Another brilliant slow-burn is Dorothy L Hughes’ 1962 noir masterpiece, An Expendable Man. In it, a young doctor is driving from his home in Los Angeles to a family wedding in Phoenix, Arizona. A woman flags down his Cadillac on a stretch of dusty highway and, despite misgivings, he agrees to give her a lift. His initial instincts prove correct as the hitchhiker inveigles her way into the doctor’s life in sinister, life-altering ways. This is a novel that’s heavy with dread, and the famous final twist is both shocking and illuminating, casting new light on the risk the doctor took by letting strange woman into his car.
To my mind, one of the greatest car chase scenes ever committed to the page comes from Austin Wright’s novel Tony and Susan, which became the basis for the Tom Ford-directed film Nocturnal Animals. The scene opens with a family traveling on the interstate in the middle of the night. The road is close to empty; there’s a road rage incident, followed by an accident. The father, Tony, insists on stopping, even though his wife and teenage daughter beg him not to. But Tony feels compelled to do the decent thing, so he pulls over. This, of course, proves to be a fateful mistake, and changes the course of his life forever.

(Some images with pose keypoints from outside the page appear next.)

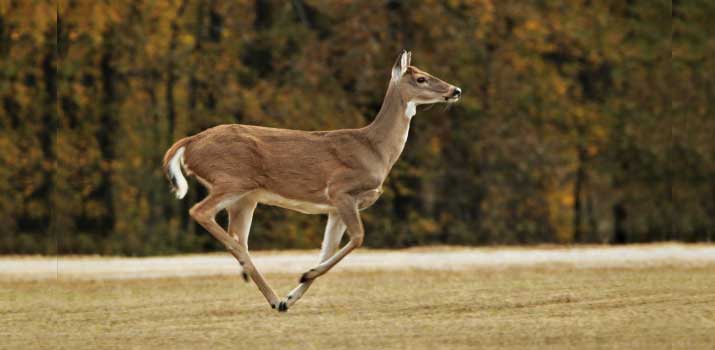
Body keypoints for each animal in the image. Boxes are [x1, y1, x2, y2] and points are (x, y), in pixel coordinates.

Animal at [162, 50, 462, 312]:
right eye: (421, 78)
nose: (455, 90)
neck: (375, 149)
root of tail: (189, 143)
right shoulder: (341, 191)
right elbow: (358, 238)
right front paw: (304, 275)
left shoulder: (334, 207)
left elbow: (327, 249)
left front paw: (295, 291)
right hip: (231, 178)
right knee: (201, 213)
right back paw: (263, 286)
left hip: (246, 197)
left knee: (237, 234)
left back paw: (273, 297)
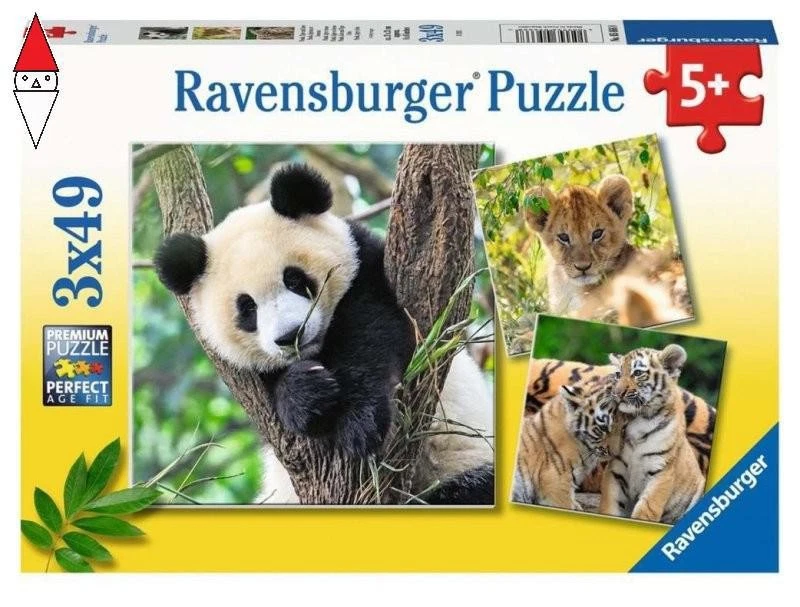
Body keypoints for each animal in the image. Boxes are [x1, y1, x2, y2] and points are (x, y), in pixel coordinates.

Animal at [154, 163, 494, 505]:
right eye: (247, 308)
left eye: (294, 279)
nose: (291, 335)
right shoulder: (248, 378)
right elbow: (272, 397)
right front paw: (306, 393)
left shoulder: (367, 270)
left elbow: (373, 333)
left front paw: (359, 422)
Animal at [599, 345, 705, 523]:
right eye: (618, 374)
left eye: (637, 373)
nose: (617, 393)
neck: (638, 419)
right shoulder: (615, 469)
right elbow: (609, 505)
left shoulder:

I’ve read that scene a half-dozen times, and its effect has never lessened. The desolation of the road, the terror of headlights bearing down, the helplessness of the family alone in their car, and sudden shock of horrific violence. The scene only lasts a few pages, but it stays with the reader long after, because the fear he conjures up is so real. He makes it all-too-easy for us to imagine making the same choices that Tony makes, and—God forbid—watching our own lives spin out of control.
I’m back behind the wheel these days, after fifteen car-free years in London. Every time I turn the key in the ignition and feel the engine rumble to life, I get that same spark of excitement that I did as a teenager. But I’m also a more cautious driver than I was back then, more inclined to assume the worst in other drivers. That’s the thing they don’t tell you about hitting the open road: the more you see of the world, the more you know to fear it.